— PASSAGE TO READ —
BEGIN

It may seem strange that Luke assigns the beginning of the Baptist’s ministry to the high priesthood not only of Caiaphas but “of Annas and Caiaphas.” Annas, after all, was deposed from that office in A.D. 15, long before John’s ministry began, whether according to theory (a) [the traditional view] or (b) [the popular view]. That Luke assigns the beginning of John’s ministry to the high priesthood of Caiaphas (A.D. 18–36) we can understand, but why to that of Annas?

Nevertheless, Luke is correct. He is thinking of the actual situation, not the merely formal one. The actual situation was that both Annas and Caiaphas were “in the drivers’s seat” during the entire period of John’s ministry and during the entire length of Christ’s ministry; Annas as well—perhaps even more than—Caiaphas [page 197, emphasis added].

END

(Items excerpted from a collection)
BEGIN

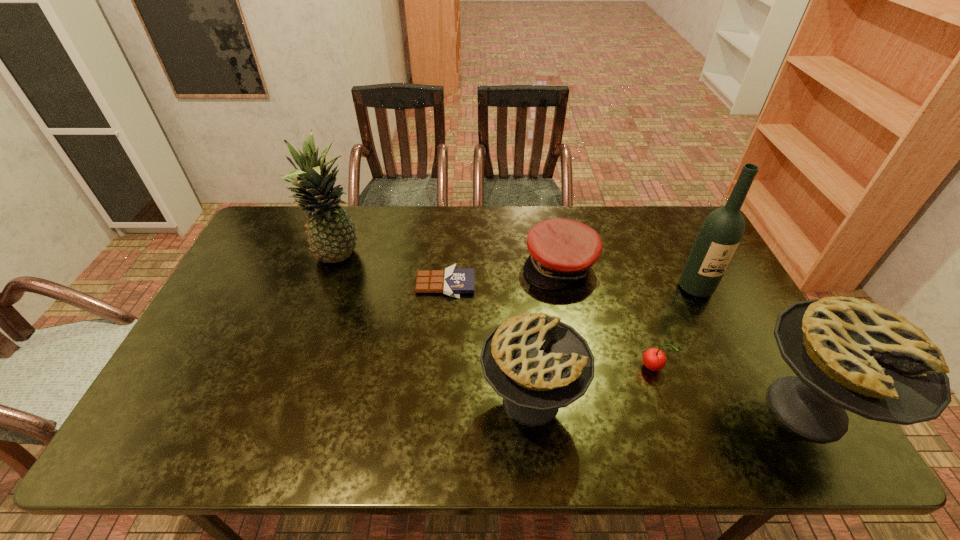
At what (x,y) coordinates should I click in order to perform the action: click on vacant area situated on the cut side of the shorter pie. Please return your answer as a coordinate pair (x, y). Looking at the image, I should click on (636, 401).

What are the coordinates of `vacant space located at the front of the cap where the visor is located` in the screenshot? It's located at 587,407.

The height and width of the screenshot is (540, 960). Find the location of `vacant space located on the left of the pineapple`. vacant space located on the left of the pineapple is located at coordinates (271, 259).

Locate an element on the screen. This screenshot has width=960, height=540. free space located 0.220m on the front of the second object from left to right is located at coordinates (440, 361).

At what (x,y) coordinates should I click in order to perform the action: click on vacant region located on the back of the third object from right to left. Please return your answer as a coordinate pair (x, y). This screenshot has height=540, width=960. Looking at the image, I should click on (620, 274).

Identify the location of blank space located on the labeled side of the wine bottle. (745, 388).

Find the location of a particular element. This screenshot has height=540, width=960. cap at the far edge is located at coordinates (562, 251).

Where is `pineapple that is at the far edge`? This screenshot has width=960, height=540. pineapple that is at the far edge is located at coordinates (331, 234).

Where is `pie situated at the right edge`? The width and height of the screenshot is (960, 540). pie situated at the right edge is located at coordinates (848, 353).

Where is `wine bottle present at the right edge`? Image resolution: width=960 pixels, height=540 pixels. wine bottle present at the right edge is located at coordinates (721, 232).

END

— THE PROBLEM —
Pick up the passage about Annas and Caiaphas after its final sentence and extend it by a few more sentences.

— TASK RESULT —
Implications of the 15th Year of Tiberius

You may wonder, why am I belaboring this point? For this reason: The date Tiberius officially became Emperor shortly after the death of Augustus was September 18, AD 14. Counting inclusively, per the Roman norm, 15 years from this date yields the start of the Baptist’s ministry in AD 28. An AD 30 Crucifixion is too early to fit this. AD 33, on the other hand, appears to fit just fine—once appropriate, if somewhat conjectural, padding is added to stretch out the baptism > crucifixion timeline to 3-1/2 years (many scholars feel there should be a fourth Passover somewhere in there to accommodate everything that happens, though none of the Gospels mentions one). Furthermore, since this approach also places the Passover on a Friday, many scholars stop their analysis of the crucifixion date right there.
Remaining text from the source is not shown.